Danach verschickt Steffen Kampeter in seiner Funktion als leitender Flachbildschirm des Bundesfinanzministeriums an die „maßgeblichen“ Abgeordneten des Parlaments von Deutschland zur vorher so glaubhaft dementierten und nun geplanten „Hebelung“ von 780 Milliarden Euro Steuergeldern (davon regulär ohne Zinsen 211 Milliarden aus Deutschland) im Fonds der luxemburgischen Aktiengesellschaft EFSF auf 2 Billionen Euro folgende detailreiche Aussage:
„Ob und in welcher Ausgestaltung die Möglichkeit der Effizienzsteigerung tatsächlich in die Leitlinien aufgenommen wird, ist deshalb zum jetzigen Zeitpunkt noch offen.“
Wo liegt das Problem?
„Das komplizierte Regelwerk liegt bisher aber nur in englischer Sprache vor.“
Na gut, das kann doch mal vorkommen. Hat man sich den neuen 2 Billionen Tributplan wieder mal von den Magiern Linklaters zufaxen lassen und ist mit der Übersetzung nicht hinterher gekommen. Verdammte „Gesetzgeber“. Sollen sie doch englisch lernen. Äh, deutsch.
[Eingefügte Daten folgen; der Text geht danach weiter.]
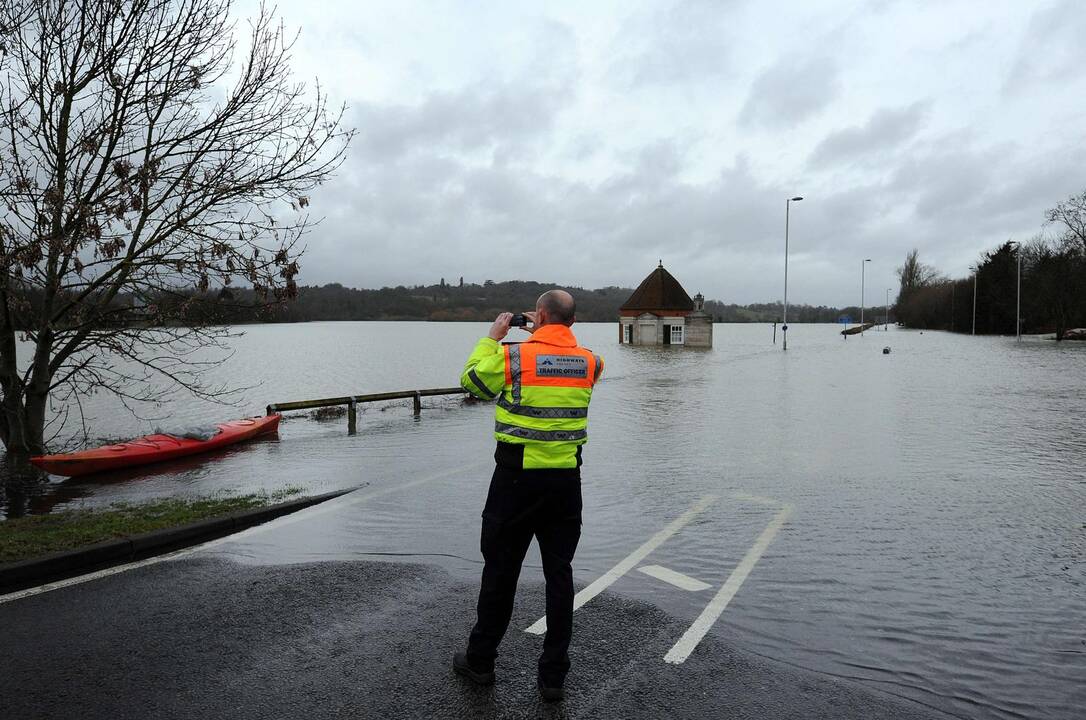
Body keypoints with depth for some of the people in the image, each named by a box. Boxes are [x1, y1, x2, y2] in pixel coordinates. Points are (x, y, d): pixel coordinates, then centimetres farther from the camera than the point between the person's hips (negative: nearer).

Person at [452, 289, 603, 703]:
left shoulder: (512, 356, -11)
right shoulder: (588, 361, 0)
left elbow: (472, 381, 5)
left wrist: (492, 337, 12)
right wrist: (545, 333, 19)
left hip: (516, 478, -3)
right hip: (566, 481, 3)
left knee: (500, 569, 11)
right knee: (559, 573, 10)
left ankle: (480, 661, 28)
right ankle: (553, 676, 19)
Aber dann. Der Held erklimmt die Empore. The Hektor Trojas has left the building. Mutig schreitet er heraus. Sein Schild und Schwert (in Großbuchstaben ist „SPD“ darauf gepinselt, damit er es nicht vergisst) klappert etwas, während er tapfer vorwärts schreitet, aber gut. Der Wille zählt. Carsten Schneider kneift die Augen zusammen. „Haushaltsexperte, Haushaltsexperte“ zischt er leise vor sich hin, nur um sich der ganzen Größe dieses epischen Dramas zu vergewissern. Dann holt er tief Luft.
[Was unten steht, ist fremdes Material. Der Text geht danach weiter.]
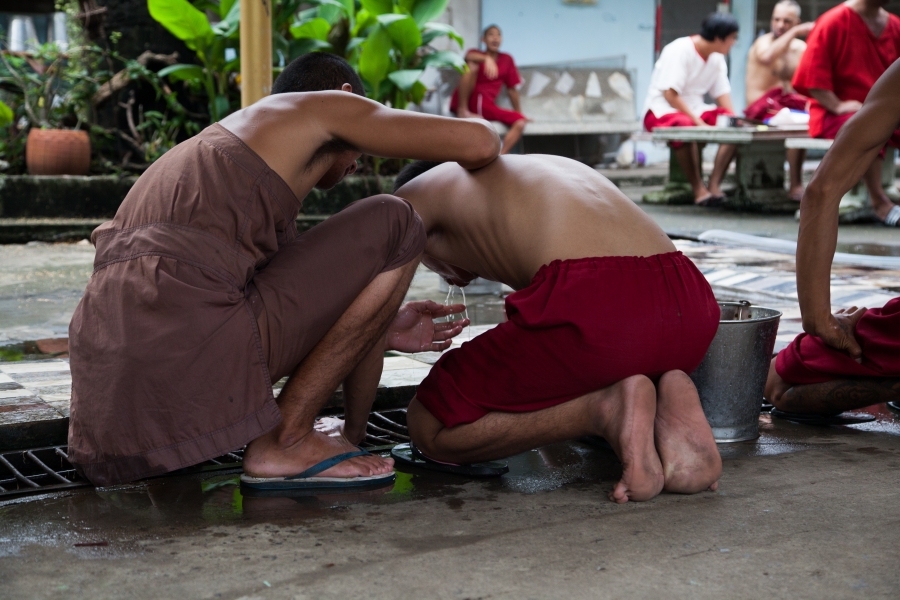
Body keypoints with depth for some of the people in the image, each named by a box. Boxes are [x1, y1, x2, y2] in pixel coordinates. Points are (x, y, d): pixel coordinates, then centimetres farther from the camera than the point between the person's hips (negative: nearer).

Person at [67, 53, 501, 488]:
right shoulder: (325, 106, 11)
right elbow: (478, 142, 5)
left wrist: (381, 332, 35)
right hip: (192, 349, -9)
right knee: (393, 225, 5)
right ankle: (285, 439, 4)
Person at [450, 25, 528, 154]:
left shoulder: (507, 59, 16)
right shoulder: (475, 54, 8)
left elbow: (512, 88, 18)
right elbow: (469, 57, -19)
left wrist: (519, 113, 15)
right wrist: (487, 58, -39)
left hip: (487, 106, 3)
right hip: (466, 100, -3)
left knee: (520, 122, -18)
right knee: (472, 66, -26)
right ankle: (463, 110, -24)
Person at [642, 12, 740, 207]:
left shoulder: (717, 59, 9)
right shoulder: (679, 51, -15)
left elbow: (722, 94, 4)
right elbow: (670, 94, -22)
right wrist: (699, 123, -27)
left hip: (695, 110, 7)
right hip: (662, 110, -7)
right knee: (685, 127, -40)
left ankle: (714, 185, -23)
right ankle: (698, 189, -31)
Und da schallt es über die Ebene, bis hin zu den Landungsbooten der zwölf mächtigsten Fürsten der Welt, Barclays Plc., Capital Group Companies Inc., FMR Group, Axa, State Street Corporation, JP Morgan Chase & Co, Legal & General Group Plc., Vanguard Group, UBS AG, Merrill Lynch & Co, Inc., Wellington Management Co. L.L.P. und Deutsche Bank AG:
Stille.
Der Rest ist unaussprechliche Geschichte.
Epilog
Um 15.52 Uhr meldet die „Welt“ unter Berufung auf „Koalitions- und Regierungsquellen“, die Regierung schließe eine Verlegung des für Sonntag geplanten Gipfels des EU-Gipfels nicht aus. Die Fraktionen im Parlament würden darauf „drängen“, vor dem Gipfel das zu entscheiden, was die Regierung in Brüssel gern selbst entscheiden wollte – eine „Hebelung“ des EFSF. Doch die entsprechenden „Richtlinien“ für die Konferenz des obersten EU-Regierungsrates hat die Regierung von Deutschland dem Parlament immer noch nicht vorgelegt.
Um 16.52 ergänzt die Zeitung in einem Update unter gleichem Link: Kanzlerin Angela Merkel hat ihre für morgen Freitag geplante Regierungserklärung zum EU-Gipfel im Bundestag abgesagt. Stattdessen wird die Regierung ab 09.00 Uhr die Fraktion CDU/CSU „informieren“, heisst es.